Once you’re past a certain stage in a SaaS company’s life, you might have multiple products that you’re offering.
The only question is: how do you show them all?
There are many ways, but in this short piece today I want to highlight a specific one.
To note other different ways quickly, we’ve got Dropbox.com, who currently has one parent website for their two options (business and personal) — which eventually guides you into the sub-websites for each side.
You’ve got Intercom who’s listing straight off the bat their three desired future states — or rather, problems people might be trying to solve:
- Lead generation
- Customer engagement
- Customer support
As soon as you scroll past their header, you get these three.
But the website I wanted to talk about today which tackles this problem is Uber.com. I think their now-one-year-old redesign has been wonderful and let’s have a quick look at how they show everything they do.
As you already know, they do a lot. Earn, ride, eat, etc — all of them, once they’re clicked, reveal the relevant information you need in regards to that topic.

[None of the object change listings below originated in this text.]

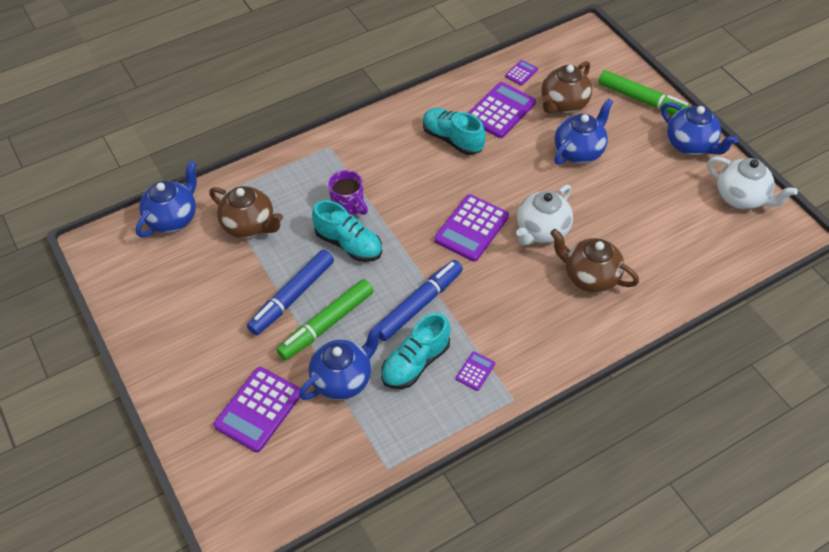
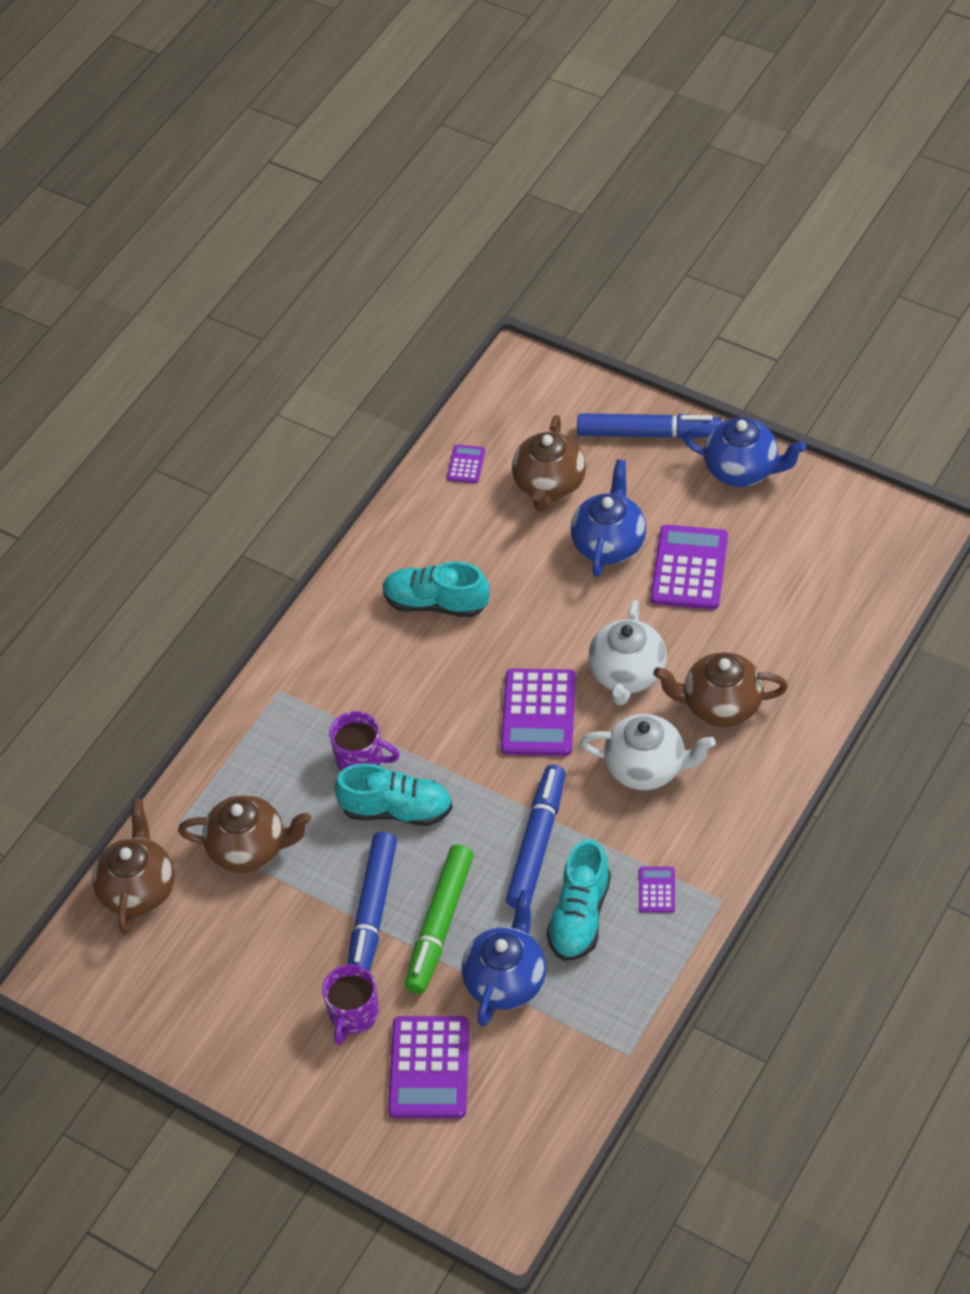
camera: 25 degrees left, 0 degrees up
(173, 218) = (138, 889): blue teapot -> brown teapot
(238, 352) = (353, 1014): none -> purple mug
(500, 111) = (473, 532): purple calculator -> purple calculator (689, 568)
(643, 101) = (648, 433): green marker -> blue marker
(742, 198) = (842, 514): white teapot -> white teapot (647, 768)

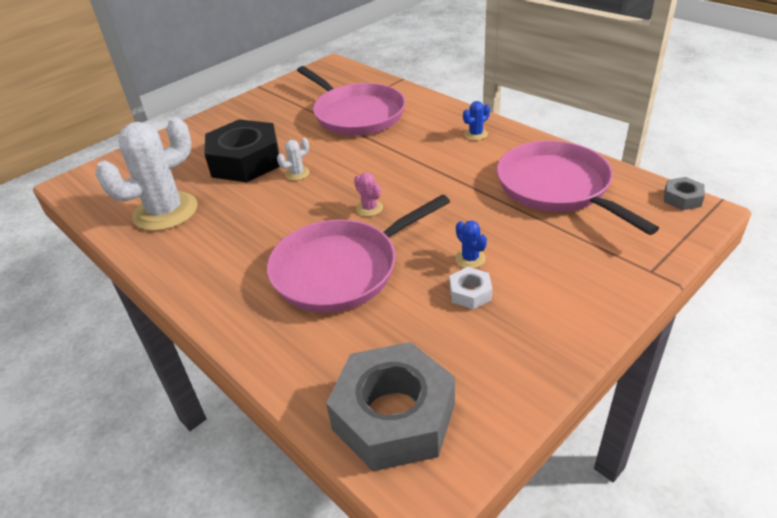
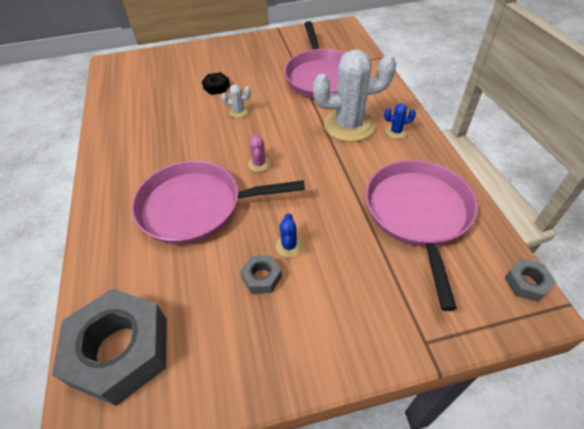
camera: 30 degrees right, 10 degrees up
(165, 212) = (138, 107): white cactus -> white cactus (349, 125)
(245, 161) = (216, 87): black nut -> black nut, size x0.43
(470, 293) = (261, 277): white nut -> grey nut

Why did they make earn the default one? That tells us that the main group of people who go on Uber.com are the drivers who want to sign up with them — which makes sense, since their probably most popular user base, the riders, use the app to do that.
I’ve always loved multi-tab blocks since they can store a lot of information while keeping it tidy.
It’s even better if all blocks have to be messy for one reason or another. If that’s the case, you can simply force the first one into being cleaner/better organised, thus the mess is one-two clicks away.
Nonetheless, Uber’s way of dealing with the many facets of what they do is one of the best executions I’ve seen.
I surely highly recommend if what your company does is multi-directional — which it probably is, past a certain point.